None of it will matter unless he makes the right decisions. On read-option plays, Trubisky must read the direction of the opposing edge rusher and decide whether to hand the ball to a running back or keep it himself.
If he does the latter, Nagy has two words of advice.
“Get down,” he said.
Coaches already have stressed that Trubisky needs to be smart when he runs during the season. Trubisky wants to be aggressive, but he needs to know when to slide.
“Know when these next three yards aren’t worth it,” Trubisky said. “Let me get out of bounds, know when to get out of bounds. It’s all about playing with that line and just being a natural ballcarrier. And do what I’ve got to do for this offense.”
Nagy isn’t afraid to let his quarterback run. Alex Smith totaled 355 yards last year, sixth among quarterbacks, with Nagy as the Chiefs’ offensive coordinator.

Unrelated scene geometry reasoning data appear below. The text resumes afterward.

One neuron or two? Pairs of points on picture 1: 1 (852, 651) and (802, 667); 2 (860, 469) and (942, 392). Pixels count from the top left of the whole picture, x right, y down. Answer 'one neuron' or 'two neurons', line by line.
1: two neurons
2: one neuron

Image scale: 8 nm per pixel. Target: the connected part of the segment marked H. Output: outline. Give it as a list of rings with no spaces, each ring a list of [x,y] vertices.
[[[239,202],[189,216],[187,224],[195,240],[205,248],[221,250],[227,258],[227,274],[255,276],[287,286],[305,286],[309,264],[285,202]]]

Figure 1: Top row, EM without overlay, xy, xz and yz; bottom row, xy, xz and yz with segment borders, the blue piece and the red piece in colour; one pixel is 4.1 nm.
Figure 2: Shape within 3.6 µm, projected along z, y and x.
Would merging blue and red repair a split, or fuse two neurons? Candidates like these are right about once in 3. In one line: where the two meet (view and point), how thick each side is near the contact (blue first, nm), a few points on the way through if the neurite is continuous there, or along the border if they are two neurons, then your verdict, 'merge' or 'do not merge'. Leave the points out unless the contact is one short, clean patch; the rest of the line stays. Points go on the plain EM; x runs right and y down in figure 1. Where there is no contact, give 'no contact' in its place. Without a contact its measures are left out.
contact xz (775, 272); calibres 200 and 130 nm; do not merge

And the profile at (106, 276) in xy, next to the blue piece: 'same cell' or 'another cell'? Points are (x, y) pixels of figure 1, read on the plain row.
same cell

“It is a part of what we do,” Nagy said. “[Trubisky] did that at North Carolina. But, in all honesty, he does need to be smart with that. That’s one thing you see in college: There are some more running quarterbacks, but they are more running back-type players. That’s not the case here.
“We need Mitch. We want Mitch, and we want him to be smart. But we also want to use his legs.”
Nagy is incorporating wrinkles into his offense, helped by offensive coordinator Mark Helfrich. Alongside Chip Kelly, Helfrich helped to revolutionize college football with Oregon’s “Blur” offense, which featured the constant threat of quarterback keepers on read-option plays.
Tight end Trey Burton, who played for Kelly as a member of the Eagles, sees some of those concepts seeping into the Bears’ playbook. A good running quarterback doesn’t have to be fast, he said — short of Michael Vick, none of Kelly’s Eagles quarterbacks was — but he does have to be intelligent.
“You need to be able to make good decisions and quick decisions, and that’s one thing Mitch has been able to show,” Burton said. “Just having a guy that’s at least a threat to run adds that other component to the offense, especially when you’ve got great running backs and really good skill-position players, as well.”
Trubisky’s speed makes him more dangerous than your average threat.
“Really athletic, quick feet, knows how to avoid contact,” Burton said. “Really excited to see, when everything’s live, how he reacts.”
The Bears can’t wait.
“The kid is very athletic,” Nagy said. “And we’d be crazy to not use his legs.”